*** Block opens ***

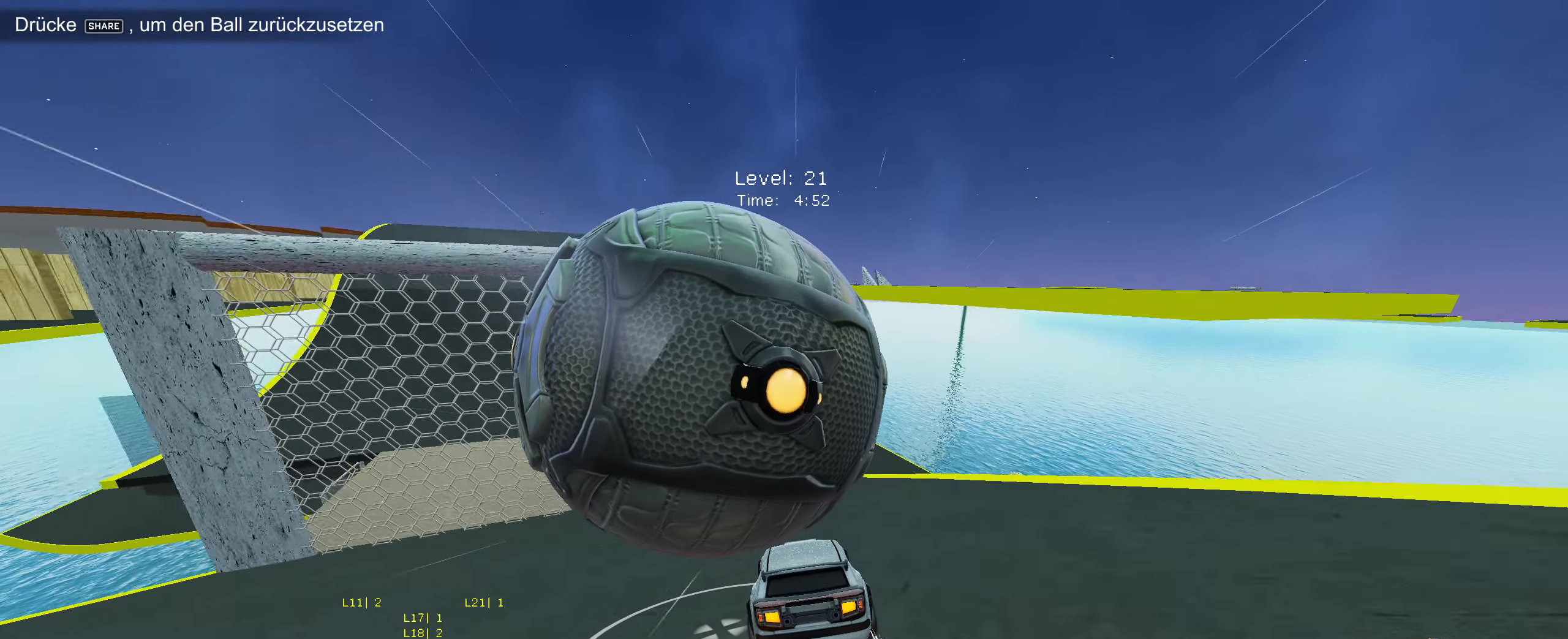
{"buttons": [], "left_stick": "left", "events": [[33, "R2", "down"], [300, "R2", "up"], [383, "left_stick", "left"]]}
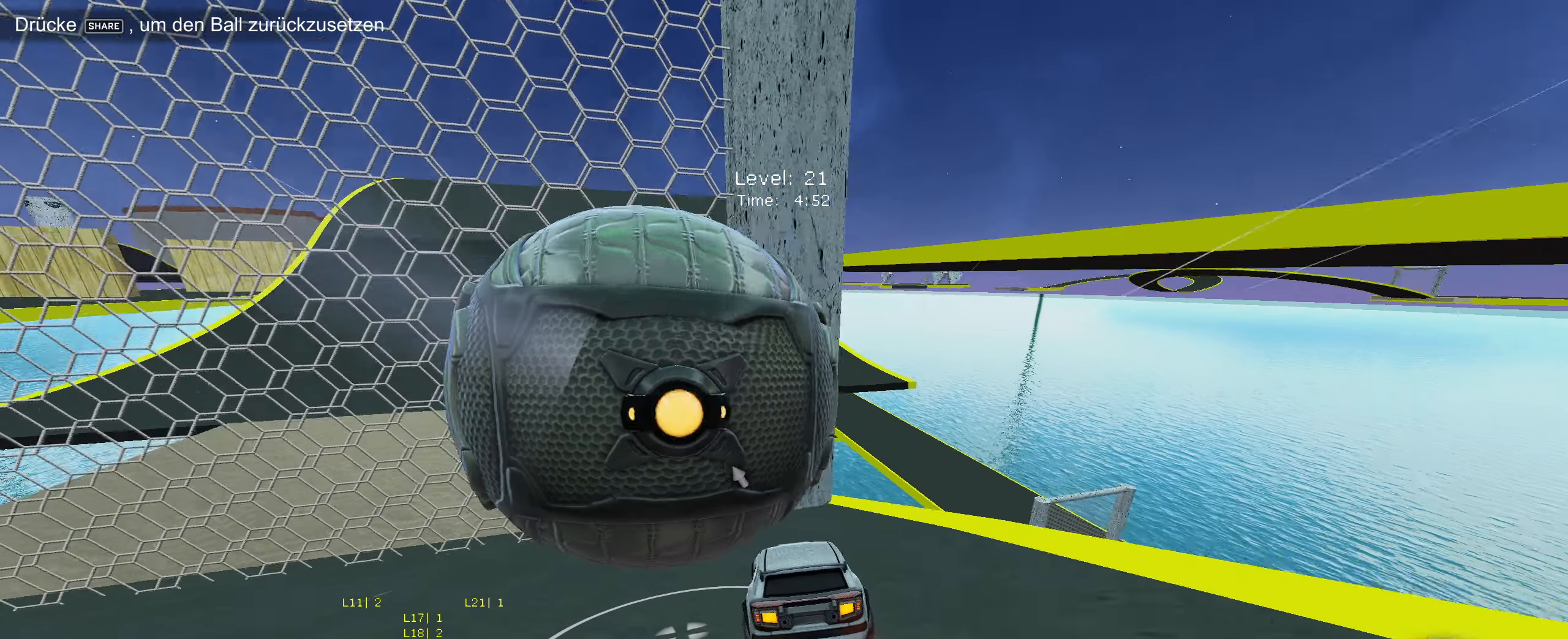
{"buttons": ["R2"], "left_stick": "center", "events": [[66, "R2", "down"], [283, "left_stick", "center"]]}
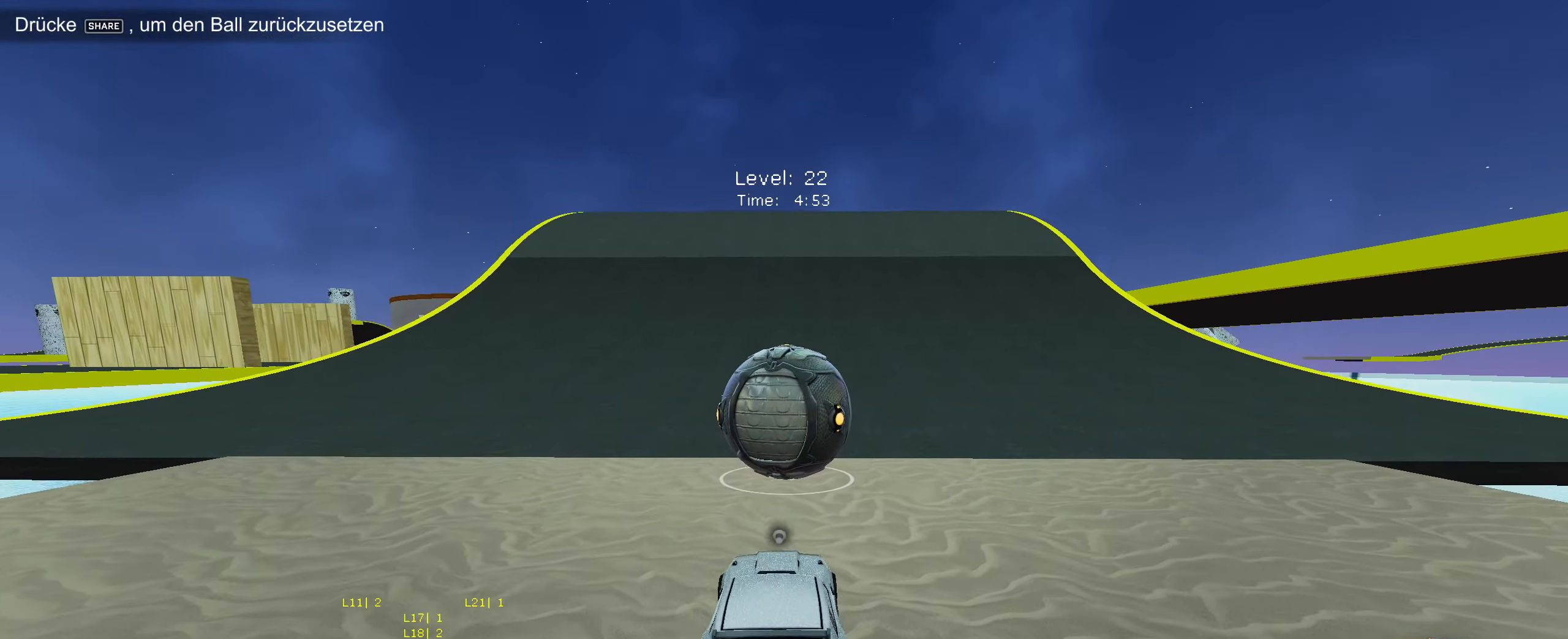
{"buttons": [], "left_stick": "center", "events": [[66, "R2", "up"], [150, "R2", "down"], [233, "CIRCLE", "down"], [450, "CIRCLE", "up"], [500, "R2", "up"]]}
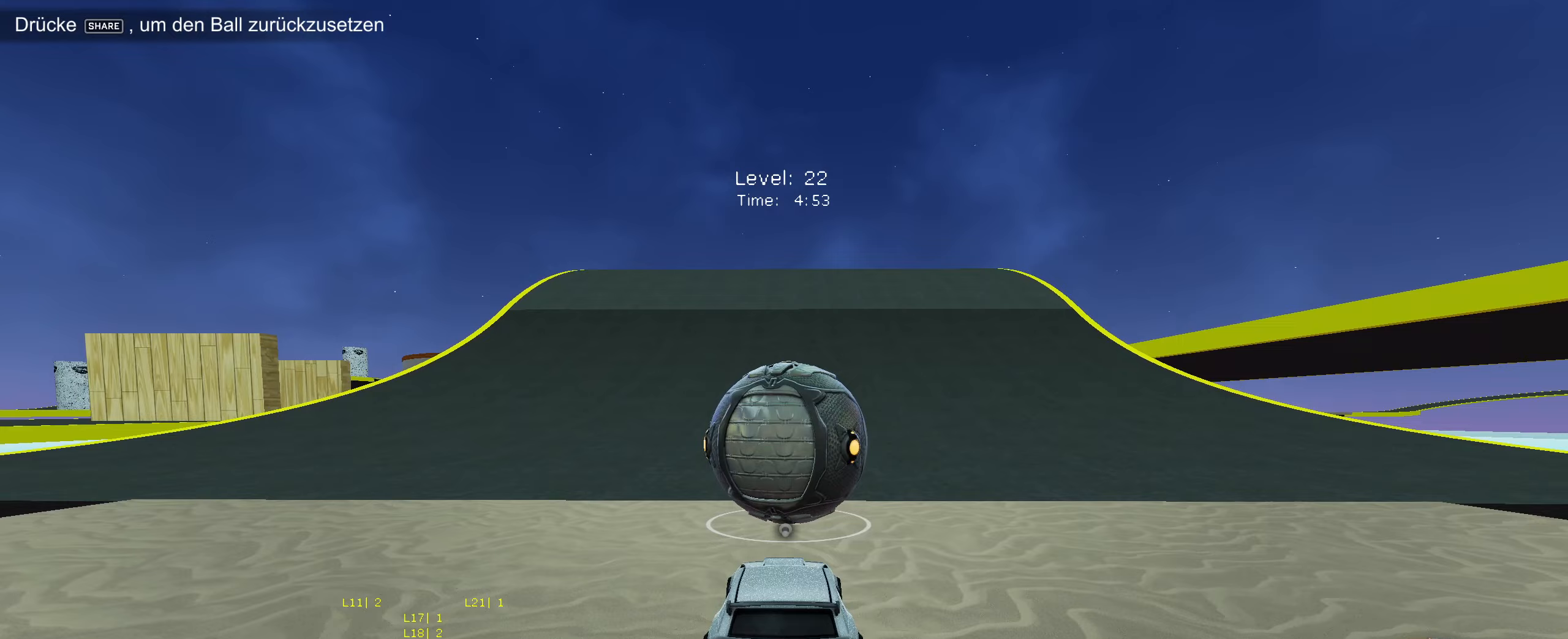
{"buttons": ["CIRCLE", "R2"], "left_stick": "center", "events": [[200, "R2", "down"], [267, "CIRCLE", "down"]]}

*** Block closes ***

§ Requirement
Every line above in which the word "CIRCLE" is present must be copied into the answer.

§ Answer to this exercise
{"buttons": [], "left_stick": "center", "events": [[66, "R2", "up"], [150, "R2", "down"], [233, "CIRCLE", "down"], [450, "CIRCLE", "up"], [500, "R2", "up"]]}
{"buttons": ["CIRCLE", "R2"], "left_stick": "center", "events": [[200, "R2", "down"], [267, "CIRCLE", "down"]]}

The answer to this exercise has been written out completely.